Sample fields you’ll see:

{
"level": "info",
"time": "2026-05-24T11:00:00.000Z",
"service": "worker",
"component": "service:PriceGraphService",
"msg": "convert",
"fromToken": "<hashed>",
"toToken": "<hashed>",
"path": "one-hop-USD",
"stale": false
}
ServiceEndpointStatus code
apiGET /health200 {"status":"ok"} when DB + Redis reachable.
data-providerGET /healthSame.
frontend-appGET /healthzStatic 200.
workernoneThe worker has no HTTP surface. Liveness is the container being running; readiness is “processed at least one heartbeat job” (visible in BullMQ dashboards).

The compose file wires these as Docker healthchecks already; your reverse proxy or load balancer can probe them too.

Server-side:

VariableEffect
SENTRY_DSNIf unset, the SDK is a no-op and nothing leaves the process.
SENTRY_ENVIRONMENTTag for the release (production, staging).
SENTRY_RELEASERelease identifier; useful to correlate with deployed image tag.

Browser-side:

VariableEffect
VITE_SENTRY_DSNBaked into the SPA bundle at build time.
VITE_SENTRY_ENABLEDtrue to enable.

Payloads pass through packages/business/shared/src/utils/sentry-scrubber.ts which strips known-credential shapes (apiKey, secret, token, session cookies, integration credentials) before send. Verify yourself before pointing at a shared Sentry project.

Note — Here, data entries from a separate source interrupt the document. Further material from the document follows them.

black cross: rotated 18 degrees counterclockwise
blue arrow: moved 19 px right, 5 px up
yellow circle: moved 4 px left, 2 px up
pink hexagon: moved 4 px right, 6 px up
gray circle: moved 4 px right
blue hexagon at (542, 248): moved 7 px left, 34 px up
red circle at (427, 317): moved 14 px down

There is no built-in Prometheus exporter — yet. If you need metrics:

  • Postgres — install postgres_exporter or use your managed provider’s metrics surface.
  • Redis — install redis_exporter.
  • BullMQ queue depth + DLQ depth — the dlq-depth-probe and job-heartbeat-probe scheduled jobs emit warn-level logs when they cross thresholds. Convert to metrics via log-based extraction if your stack supports it (Loki has metrics query type; Honeycomb has BubbleUp).
  • API request latencies — instrument your reverse proxy (Caddy and nginx both emit access logs with timing).

If you’d like a built-in Prometheus endpoint, open an issue on GitHub — it’s been discussed and there’s no strong reason not to ship one.

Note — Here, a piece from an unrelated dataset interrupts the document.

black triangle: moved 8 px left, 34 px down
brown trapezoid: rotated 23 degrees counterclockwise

Not built in. The codebase doesn’t carry OTLP exporters or context propagation. The closest thing is correlation IDs in logs (every request has a requestId, every job has a jobId).

Production-grade alerts to consider:

  • API /health returning non-200 for > 1 minute → service unhealthy.
  • DLQ depth > 100 → jobs failing systematically.
  • Postgres connection saturation → exhausted pool (often the POSTGRES_POOL_MAX vs pooler mismatch).
  • Disk usage on the postgres-data and minio-data volumes.
  • Sustained job heartbeat misses (the job-heartbeat-probe reports these).
  • unpriceableUntil cooldowns piling up on many tokens at once → an upstream pricing provider has changed shape.